▶ [Instructions to follow]: Produce an exact transcript of all the records.

▶ [Extracted entries]:
------------------------------
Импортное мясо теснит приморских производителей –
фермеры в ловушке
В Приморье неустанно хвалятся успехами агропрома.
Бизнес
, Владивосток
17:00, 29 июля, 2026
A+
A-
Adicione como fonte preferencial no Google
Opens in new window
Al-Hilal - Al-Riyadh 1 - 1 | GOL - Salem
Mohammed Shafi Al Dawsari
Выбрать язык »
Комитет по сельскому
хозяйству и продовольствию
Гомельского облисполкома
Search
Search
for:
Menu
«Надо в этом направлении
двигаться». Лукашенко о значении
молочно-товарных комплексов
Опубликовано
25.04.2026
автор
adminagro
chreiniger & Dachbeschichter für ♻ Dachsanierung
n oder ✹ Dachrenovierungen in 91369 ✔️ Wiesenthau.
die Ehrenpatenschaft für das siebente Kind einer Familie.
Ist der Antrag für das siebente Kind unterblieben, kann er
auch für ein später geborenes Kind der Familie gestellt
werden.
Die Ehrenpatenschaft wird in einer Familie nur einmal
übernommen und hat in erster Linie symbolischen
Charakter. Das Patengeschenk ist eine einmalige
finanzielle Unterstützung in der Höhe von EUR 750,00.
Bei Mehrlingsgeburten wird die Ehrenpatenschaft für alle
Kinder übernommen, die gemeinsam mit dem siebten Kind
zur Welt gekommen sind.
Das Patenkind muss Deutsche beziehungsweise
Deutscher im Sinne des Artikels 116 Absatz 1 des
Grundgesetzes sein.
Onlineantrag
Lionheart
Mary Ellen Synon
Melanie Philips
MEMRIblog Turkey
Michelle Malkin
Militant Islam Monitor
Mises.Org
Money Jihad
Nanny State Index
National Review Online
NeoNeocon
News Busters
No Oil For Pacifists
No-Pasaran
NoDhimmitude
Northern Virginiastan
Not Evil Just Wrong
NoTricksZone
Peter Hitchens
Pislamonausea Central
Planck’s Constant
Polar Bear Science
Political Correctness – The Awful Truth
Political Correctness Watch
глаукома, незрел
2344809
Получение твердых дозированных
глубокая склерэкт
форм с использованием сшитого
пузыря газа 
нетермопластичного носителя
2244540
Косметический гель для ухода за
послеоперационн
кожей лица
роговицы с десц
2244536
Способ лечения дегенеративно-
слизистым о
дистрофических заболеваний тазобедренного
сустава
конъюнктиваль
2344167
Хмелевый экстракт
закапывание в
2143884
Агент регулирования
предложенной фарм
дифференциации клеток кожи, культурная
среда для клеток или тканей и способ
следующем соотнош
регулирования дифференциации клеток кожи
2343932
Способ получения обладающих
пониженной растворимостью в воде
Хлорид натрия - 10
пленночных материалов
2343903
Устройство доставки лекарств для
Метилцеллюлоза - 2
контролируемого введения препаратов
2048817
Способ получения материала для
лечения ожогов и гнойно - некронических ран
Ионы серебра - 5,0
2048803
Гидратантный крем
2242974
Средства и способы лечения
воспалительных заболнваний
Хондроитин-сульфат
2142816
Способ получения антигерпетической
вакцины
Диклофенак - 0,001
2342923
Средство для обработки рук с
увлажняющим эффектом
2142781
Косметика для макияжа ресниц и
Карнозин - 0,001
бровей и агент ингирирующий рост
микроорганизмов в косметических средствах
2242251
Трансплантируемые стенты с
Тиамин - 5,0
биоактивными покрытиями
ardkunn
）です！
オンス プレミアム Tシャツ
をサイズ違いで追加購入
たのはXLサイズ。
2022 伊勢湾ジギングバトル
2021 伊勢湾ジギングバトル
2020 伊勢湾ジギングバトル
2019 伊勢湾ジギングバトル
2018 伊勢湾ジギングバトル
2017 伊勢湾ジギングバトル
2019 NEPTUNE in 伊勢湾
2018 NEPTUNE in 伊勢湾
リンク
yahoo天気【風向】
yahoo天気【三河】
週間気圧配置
------------------------------
▶ [Reply]:
Импортное мясо теснит приморских производителей –
фермеры в ловушке
В Приморье неустанно хвалятся успехами агропрома.
Бизнес
, Владивосток
17:00, 29 июля, 2026
A+
A-
Adicione como fonte preferencial no Google
Opens in new window
Al-Hilal - Al-Riyadh 1 - 1 | GOL - Salem
Mohammed Shafi Al Dawsari
Выбрать язык »
Комитет по сельскому
хозяйству и продовольствию
Гомельского облисполкома
Search
Search
for:
Menu
«Надо в этом направлении
двигаться». Лукашенко о значении
молочно-товарных комплексов
Опубликовано
25.04.2026
автор
adminagro
chreiniger & Dachbeschichter für ♻ Dachsanierung
n oder ✹ Dachrenovierungen in 91369 ✔️ Wiesenthau.
die Ehrenpatenschaft für das siebente Kind einer Familie.
Ist der Antrag für das siebente Kind unterblieben, kann er
auch für ein später geborenes Kind der Familie gestellt
werden.
Die Ehrenpatenschaft wird in einer Familie nur einmal
übernommen und hat in erster Linie symbolischen
Charakter. Das Patengeschenk ist eine einmalige
finanzielle Unterstützung in der Höhe von EUR 750,00.
Bei Mehrlingsgeburten wird die Ehrenpatenschaft für alle
Kinder übernommen, die gemeinsam mit dem siebten Kind
zur Welt gekommen sind.
Das Patenkind muss Deutsche beziehungsweise
Deutscher im Sinne des Artikels 116 Absatz 1 des
Grundgesetzes sein.
Onlineantrag
Lionheart
Mary Ellen Synon
Melanie Philips
MEMRIblog Turkey
Michelle Malkin
Militant Islam Monitor
Mises.Org
Money Jihad
Nanny State Index
National Review Online
NeoNeocon
News Busters
No Oil For Pacifists
No-Pasaran
NoDhimmitude
Northern Virginiastan
Not Evil Just Wrong
NoTricksZone
Peter Hitchens
Pislamonausea Central
Planck’s Constant
Polar Bear Science
Political Correctness – The Awful Truth
Political Correctness Watch
глаукома, незрел
2344809
Получение твердых дозированных
глубокая склерэкт
форм с использованием сшитого
пузыря газа 
нетермопластичного носителя
2244540
Косметический гель для ухода за
послеоперационн
кожей лица
роговицы с десц
2244536
Способ лечения дегенеративно-
слизистым о
дистрофических заболеваний тазобедренного
сустава
конъюнктиваль
2344167
Хмелевый экстракт
закапывание в
2143884
Агент регулирования
предложенной фарм
дифференциации клеток кожи, культурная
среда для клеток или тканей и способ
следующем соотнош
регулирования дифференциации клеток кожи
2343932
Способ получения обладающих
пониженной растворимостью в воде
Хлорид натрия - 10
пленночных материалов
2343903
Устройство доставки лекарств для
Метилцеллюлоза - 2
контролируемого введения препаратов
2048817
Способ получения материала для
лечения ожогов и гнойно - некронических ран
Ионы серебра - 5,0
2048803
Гидратантный крем
2242974
Средства и способы лечения
воспалительных заболнваний
Хондроитин-сульфат
2142816
Способ получения антигерпетической
вакцины
Диклофенак - 0,001
2342923
Средство для обработки рук с
увлажняющим эффектом
2142781
Косметика для макияжа ресниц и
Карнозин - 0,001
бровей и агент ингирирующий рост
микроорганизмов в косметических средствах
2242251
Трансплантируемые стенты с
Тиамин - 5,0
биоактивными покрытиями
ardkunn
）です！
オンス プレミアム Tシャツ
をサイズ違いで追加購入
たのはXLサイズ。
2022 伊勢湾ジギングバトル
2021 伊勢湾ジギングバトル
2020 伊勢湾ジギングバトル
2019 伊勢湾ジギングバトル
2018 伊勢湾ジギングバトル
2017 伊勢湾ジギングバトル
2019 NEPTUNE in 伊勢湾
2018 NEPTUNE in 伊勢湾
リンク
yahoo天気【風向】
yahoo天気【三河】
週間気圧配置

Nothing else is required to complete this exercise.